The event was marked at midnight with a light display in blue and yellow, the colours of the EU, projected on its skyscraper headquarters in Frankfurt, Germany.
The introduction of notes and coins in 12 countries on January 1 2002 was a massive logistical undertaking that followed the introduction of the euro for accounting purposes and electronic payments three years earlier.
Today, the euro is used in 19 of the 27 EU countries.
The cash introduction saw new euro notes and coins quickly replace German marks, French francs and Italian lire in ATMs, cash registers and wallets and purses.
Shop customers who paid in the old currencies received change in euros under fixed exchange rates.
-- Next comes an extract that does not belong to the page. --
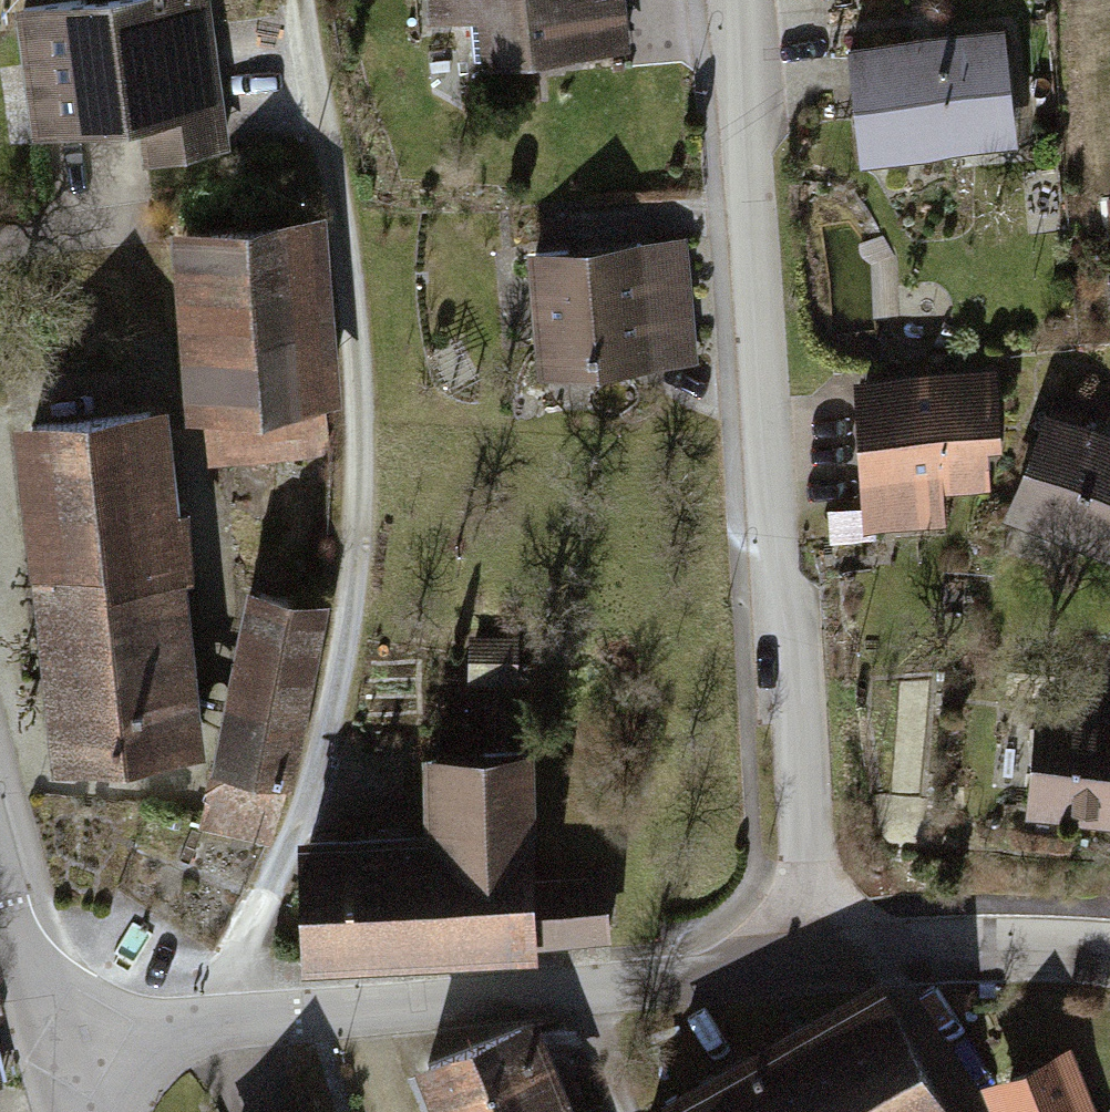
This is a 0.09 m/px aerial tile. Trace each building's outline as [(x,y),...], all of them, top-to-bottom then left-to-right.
[(27,12),(44,142),(147,128),(152,169),(236,158),(215,0),(114,0),(27,12)] [(445,28),(489,20),(500,76),(621,52),(611,0),(440,0),(445,28)] [(1007,34),(864,54),(880,167),(1023,147),(1007,34)] [(330,222),(186,238),(210,464),(328,452),(324,413),(351,410),(330,222)] [(696,236),(538,257),(555,392),(713,371),(696,236)] [(1016,357),(852,371),(868,547),(970,538),(966,498),(1000,495),(996,449),(1024,447),(1016,357)] [(186,415),(35,433),(73,757),(224,740),(186,415)] [(1053,415),(1011,527),(1109,564),(1109,437),(1053,415)] [(340,600),(268,583),(212,824),(284,840),(340,600)] [(1061,699),(1047,816),(1109,824),(1109,705),(1061,699)] [(441,823),(333,830),(341,951),(619,933),(615,870),(566,873),(558,737),(436,745),(441,823)] [(651,1111),(1079,1111),(1021,1009),(958,1044),(913,965),(651,1111)] [(430,1055),(453,1111),(605,1111),(560,1003),(430,1055)] [(11,1083),(0,1042),(0,1086),(11,1083)]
That swept the old currencies out of circulation as people spent their remaining national cash.
Warnings of a logistical catastrophe did not come to pass.
ECB president Christine Lagarde – in 2002 a lawyer with a global law firm – recalled withdrawing her first euros from a cash machine near her home in Normandy with friends who predicted the switch would overload the machines.
“We made a bet: if the machine gave us French francs instead of euro notes, they could keep the money,” she wrote on the ECB’s website.
“After midnight, we tried the cash machine. It dispensed brand new, crisp euro banknotes, and we all raised a glass to the new European currency.”
The bank plans to redesign the banknotes, with a final decision on the new look expected in 2024.
The original designs with generic windows, doorways and bridges from various eras that do not represent any specific place or monument have undergone one relatively minor update since introduction.
The bank is also studying a possible digital version of the currency.